A large part of the reason for this dearth is that FERC and its RTOs are stuck pursuing regional electricity markets that, because of their own local perspective, impede progress toward an interstate HVDC system. Worse, FERC has been doubling down on its reliance on its RTOs to deal with all transmission-related problems. This is despite increasing evidence that its RTOs, as they continue to pursue what economists call “folk theorems” regarding their regional power markets, cannot adapt to the geographic exigencies of the US energy transition.

Dr. Makholm notes that the US has a geopolitical endowment—a continent-sized country bounded by two allies and two oceans—seemingly tailor-made for making the best competitive use of its renewable electricity resources to aid the energy transition. Dr. Makholm explains that the US is stuck with renewable electricity bottled up in resource-rich regions, FERC has been convinced to re-raise competitive transmission entry barriers by rent-seeking incumbents (in the form of right of first refusal (ROFR) for RTO region utility members), and the queue for renewable projects continues to grow.

Dr.
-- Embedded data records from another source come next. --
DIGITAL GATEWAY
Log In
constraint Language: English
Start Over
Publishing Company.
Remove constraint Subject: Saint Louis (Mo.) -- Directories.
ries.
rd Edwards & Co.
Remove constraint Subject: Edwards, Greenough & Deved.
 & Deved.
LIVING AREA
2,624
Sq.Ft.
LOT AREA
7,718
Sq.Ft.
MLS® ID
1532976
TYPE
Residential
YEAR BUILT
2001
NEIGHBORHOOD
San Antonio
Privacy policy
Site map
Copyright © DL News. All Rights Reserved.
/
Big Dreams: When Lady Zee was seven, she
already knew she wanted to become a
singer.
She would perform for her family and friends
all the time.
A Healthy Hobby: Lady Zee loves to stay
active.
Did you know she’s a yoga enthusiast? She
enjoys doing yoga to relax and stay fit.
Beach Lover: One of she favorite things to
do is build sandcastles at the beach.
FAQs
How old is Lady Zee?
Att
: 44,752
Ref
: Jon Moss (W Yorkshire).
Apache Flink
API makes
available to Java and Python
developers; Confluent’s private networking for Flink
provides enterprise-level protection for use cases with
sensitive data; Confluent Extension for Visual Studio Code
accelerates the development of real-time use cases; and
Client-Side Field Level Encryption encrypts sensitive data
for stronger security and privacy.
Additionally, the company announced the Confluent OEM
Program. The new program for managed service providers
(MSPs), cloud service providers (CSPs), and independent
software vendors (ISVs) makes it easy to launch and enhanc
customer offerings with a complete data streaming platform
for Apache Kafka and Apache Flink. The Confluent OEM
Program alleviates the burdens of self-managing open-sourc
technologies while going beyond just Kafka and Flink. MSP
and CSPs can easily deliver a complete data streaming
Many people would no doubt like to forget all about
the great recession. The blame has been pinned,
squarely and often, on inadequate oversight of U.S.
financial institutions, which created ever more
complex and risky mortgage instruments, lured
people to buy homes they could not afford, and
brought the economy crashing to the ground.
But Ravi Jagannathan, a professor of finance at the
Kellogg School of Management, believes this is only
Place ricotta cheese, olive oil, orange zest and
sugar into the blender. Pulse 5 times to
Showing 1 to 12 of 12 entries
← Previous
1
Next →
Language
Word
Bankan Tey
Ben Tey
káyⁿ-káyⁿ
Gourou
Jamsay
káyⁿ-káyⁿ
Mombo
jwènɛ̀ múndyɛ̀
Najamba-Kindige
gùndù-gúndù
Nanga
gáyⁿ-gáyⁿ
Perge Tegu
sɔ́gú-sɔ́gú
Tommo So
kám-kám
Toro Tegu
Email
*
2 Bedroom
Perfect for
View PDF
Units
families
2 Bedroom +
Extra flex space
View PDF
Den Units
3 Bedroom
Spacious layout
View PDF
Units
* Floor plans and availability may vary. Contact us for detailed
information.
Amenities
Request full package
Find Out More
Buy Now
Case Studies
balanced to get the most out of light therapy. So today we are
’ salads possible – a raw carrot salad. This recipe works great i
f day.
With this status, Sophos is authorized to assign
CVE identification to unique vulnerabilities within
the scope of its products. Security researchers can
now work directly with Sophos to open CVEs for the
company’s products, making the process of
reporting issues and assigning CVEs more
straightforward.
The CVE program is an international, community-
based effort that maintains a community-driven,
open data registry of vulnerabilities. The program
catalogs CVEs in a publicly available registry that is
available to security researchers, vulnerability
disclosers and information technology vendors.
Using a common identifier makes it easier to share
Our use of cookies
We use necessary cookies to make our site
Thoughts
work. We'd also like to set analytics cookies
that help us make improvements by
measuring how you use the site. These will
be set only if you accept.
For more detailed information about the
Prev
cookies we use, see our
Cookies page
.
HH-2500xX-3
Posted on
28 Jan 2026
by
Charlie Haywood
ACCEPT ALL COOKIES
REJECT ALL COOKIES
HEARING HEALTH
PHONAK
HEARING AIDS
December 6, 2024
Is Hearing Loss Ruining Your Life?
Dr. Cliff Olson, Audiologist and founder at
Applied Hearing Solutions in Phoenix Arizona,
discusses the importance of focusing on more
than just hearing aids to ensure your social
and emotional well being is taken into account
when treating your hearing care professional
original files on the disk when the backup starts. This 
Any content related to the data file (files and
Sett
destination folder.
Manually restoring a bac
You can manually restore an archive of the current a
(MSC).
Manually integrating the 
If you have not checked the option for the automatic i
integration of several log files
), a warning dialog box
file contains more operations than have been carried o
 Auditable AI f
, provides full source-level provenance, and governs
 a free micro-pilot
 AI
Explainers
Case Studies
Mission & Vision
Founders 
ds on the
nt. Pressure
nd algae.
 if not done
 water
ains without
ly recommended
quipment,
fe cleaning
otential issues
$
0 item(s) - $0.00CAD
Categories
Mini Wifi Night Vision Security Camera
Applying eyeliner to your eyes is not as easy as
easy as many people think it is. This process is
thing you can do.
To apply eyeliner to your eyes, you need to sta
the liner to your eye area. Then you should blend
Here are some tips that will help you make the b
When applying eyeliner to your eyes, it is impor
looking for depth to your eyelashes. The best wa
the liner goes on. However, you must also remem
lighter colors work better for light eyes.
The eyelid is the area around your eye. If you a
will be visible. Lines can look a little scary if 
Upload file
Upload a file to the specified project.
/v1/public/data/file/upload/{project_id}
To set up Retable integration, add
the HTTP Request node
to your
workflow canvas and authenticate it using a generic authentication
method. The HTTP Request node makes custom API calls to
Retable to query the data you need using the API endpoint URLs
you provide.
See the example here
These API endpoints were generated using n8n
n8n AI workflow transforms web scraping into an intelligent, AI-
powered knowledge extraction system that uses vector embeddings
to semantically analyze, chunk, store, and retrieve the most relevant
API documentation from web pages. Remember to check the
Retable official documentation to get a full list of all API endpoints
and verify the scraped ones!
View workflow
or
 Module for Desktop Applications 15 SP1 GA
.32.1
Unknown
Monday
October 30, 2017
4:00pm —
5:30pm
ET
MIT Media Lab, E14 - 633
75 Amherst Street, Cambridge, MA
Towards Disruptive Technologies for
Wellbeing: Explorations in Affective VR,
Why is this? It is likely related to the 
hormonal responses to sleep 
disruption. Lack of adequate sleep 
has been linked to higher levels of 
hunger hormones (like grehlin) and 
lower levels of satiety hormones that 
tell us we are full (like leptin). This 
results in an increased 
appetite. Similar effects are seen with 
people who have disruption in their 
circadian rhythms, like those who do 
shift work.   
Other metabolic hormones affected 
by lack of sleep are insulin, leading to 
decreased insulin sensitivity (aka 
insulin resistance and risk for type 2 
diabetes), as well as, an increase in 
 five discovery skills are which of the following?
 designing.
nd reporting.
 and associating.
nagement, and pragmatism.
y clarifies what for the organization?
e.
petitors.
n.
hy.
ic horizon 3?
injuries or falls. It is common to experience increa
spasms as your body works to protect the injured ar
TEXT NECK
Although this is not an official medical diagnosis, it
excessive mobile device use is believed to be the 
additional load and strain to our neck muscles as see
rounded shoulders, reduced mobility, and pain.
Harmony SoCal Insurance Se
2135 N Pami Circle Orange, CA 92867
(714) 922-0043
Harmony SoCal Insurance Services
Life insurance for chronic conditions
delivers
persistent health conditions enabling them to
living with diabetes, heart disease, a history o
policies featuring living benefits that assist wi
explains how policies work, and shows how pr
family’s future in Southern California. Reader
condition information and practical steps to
Makholm concludes by emphasizing that by continuing to hew to its RTOs to manage all transmission questions in their regional territories, FERC is part of the problem, not the solution, regarding progress toward the US energy transition.

Makholm, Jeff D. (September, 2023). “Economists’ Folk Theorems and Problems with the US Energy Transition,” Climate and Energy, 40/2, ©2023 Wiley Periodicals, Inc., a Wiley Company.